Par exemple, une requête identifiant tous les comptes Kerberoastables retourne de nombreux points à l’écran, mais sans informations détaillées sur les privilèges ou l’appartenance aux groupes. La vue tableau permet de choisir les colonnes à afficher et d’exporter les données en JSON (et bientôt en CSV), facilitant l’analyse et le partage d’informations.
En complément à son travail sur BloodHound, Mathieu est le site leader de Montréal pour Deathcon (Detection Engineering and Threat Hunting Conference). Cette conférence unique, entièrement axée sur les ateliers pratiques (hands-on), se déroule sur deux jours en novembre. Contrairement aux conférences traditionnelles, tous les ateliers sont pré-enregistrés, permettant aux participants de travailler à leur rythme.
L’événement se limite volontairement à 50 personnes maximum pour maintenir une atmosphère humaine et favoriser les interactions. Les participants ont accès à un laboratoire massif incluant Splunk, Elastic, Sentinel et Security Onion, et conservent cet accès pendant au moins un mois après l’événement. Sans sponsors, la conférence est entièrement financée par les billets, et l’édition 2024 a déjà vendu plus de 30 places, avec de nombreux participants de l’année précédente qui reviennent.
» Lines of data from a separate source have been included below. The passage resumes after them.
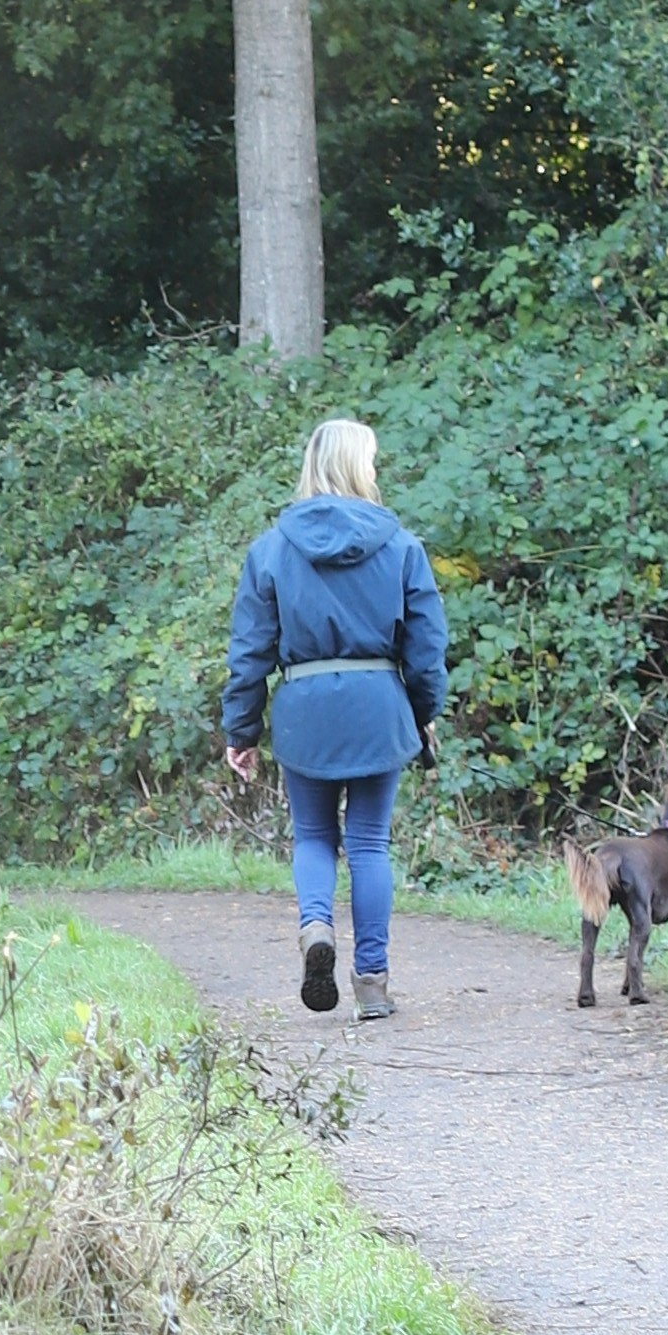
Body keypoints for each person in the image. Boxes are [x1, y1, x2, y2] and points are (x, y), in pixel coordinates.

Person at [220, 412, 449, 1020]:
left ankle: (316, 927)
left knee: (315, 836)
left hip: (304, 712)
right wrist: (423, 714)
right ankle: (371, 983)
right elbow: (426, 649)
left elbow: (249, 652)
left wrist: (241, 731)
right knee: (369, 842)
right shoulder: (401, 546)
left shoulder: (270, 550)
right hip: (378, 709)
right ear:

BloodHound avec OpenGraph représente une évolution majeure dans la visualisation et l’analyse des chemins d’attaque en cybersécurité. En permettant l’intégration de multiples technologies au-delà d’Active Directory, l’outil offre désormais une vision holistique des vulnérabilités organisationnelles. Que ce soit pour la défense ou les tests d’intrusion, BloodHound continue de démontrer que penser en graphe plutôt qu’en liste constitue un avantage stratégique décisif en matière de sécurité.